Kedua, Delay Lion Air terakhir sudah diluar batas kewajaran karena bersifat massal, tanpa kejelasan dan berujung pada penelantaran calon penumpang berjam – jam bahkan puluhan jam karena sampai ada yang terpaksa menginap dan pingsan dibandara karena menunggu dalam ketidak pastian. Untuk sebuah kejadian yang luar biasa tentu tidak tepat jika hanya memakai permenhub yang memang tak dirancang untuk kejadian luar biasa. Apalagi Lion Air disinyalir tidak punya SOP dalam menghadapi sistuasi darurat seperti ini baik dalam soal informasi, penanganan dari manajemen sampai penanganan pada calon penumpang agar tak terlantar dibandara.
Ketiga, Delay Lion Air ini secara langsung juga mencoreng citra dunia penerbangan dan pariwisata Indonesia didunia. Karena selain sangat massif dan tak terkendali sehingga jadi pembicaraan dan pemberitaan diluar negeri juga banyak WNA atau turis asing yang menjadi calon penumpang sekaligus korban delay Lion air.
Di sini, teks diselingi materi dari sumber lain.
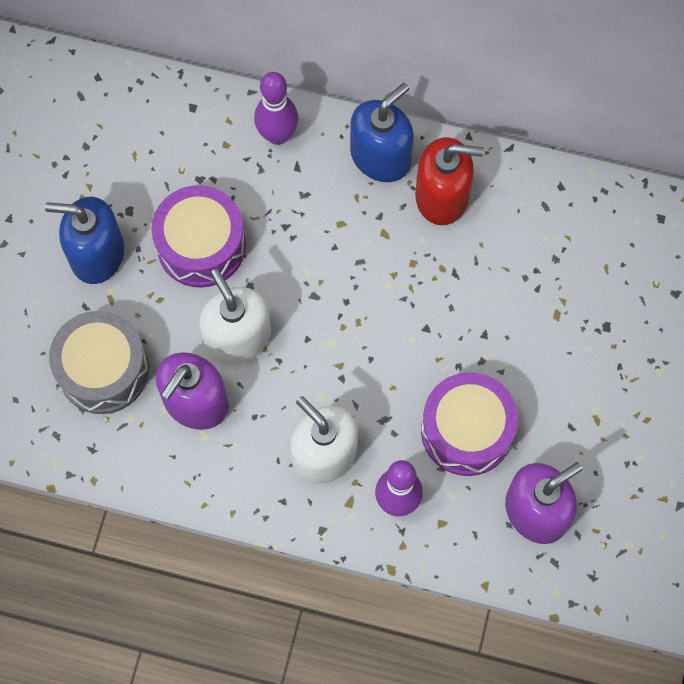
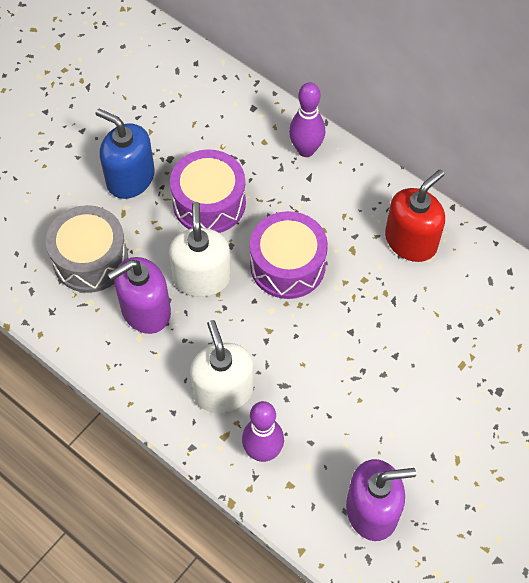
camera: 25 degrees right, 10 degrees down
blue soap dispenser [350,83,414,182] -> none
red soap dispenser [415,137,484,225] -> red soap dispenser turned 75 degrees counterclockwise [385,170,445,262]
purple drum [421,372,518,476] -> purple drum moved to [250,211,328,299]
Bahkan dari berita dimedia massa ada rombongan turis Australia yang sampai menangis dibandara karena tak bisa terbang ke Bali, padahal harus mengejar pesawat dan pulang ke Aussie. DiBalipun sebagai surge turis asing ini, delay Lion Airpun jadi pergunjingan mereka, sampai banyak Tour guide terpaksa meminta ma’af pada mereka hanya karena merasa sebangsa dengan maskapai Lion Air.
Menimbang hal – hal tersebut diatas, sudah seharusnya menhub bertindak lebih keras pada Lion Air misal audit kelayakan manajemen dan operasional Lion Air, dan jika terbukti bahwa Lion air tak sanggup mengoperasikan semua rutenya secara professional maka wajib bagi kemenhub untuk menghapus rute Lion Air tersebut dan dilelang pada maskapai lain yang dianggap mampu. Bahkan kalau perlu dilakukan lagi penataan rute agar Lion Air tak terkesan mendominasi dan memonopoli dunia penerbangan Indonesia secara lebih adil dan transparan.
Jika hanya seperti ini kebijakan menJonan pada Lion Air maka jangan salahkan publik jika menganggap menJonan takut pada wantimpres sang pemilik Lion Air. Kalau sudah begini, tak hanya reputasi menJonan saja yang dipertaruhkan tapi juga reputasi dunia penerbangan kita baik didalam negeri maupun dunia internasional.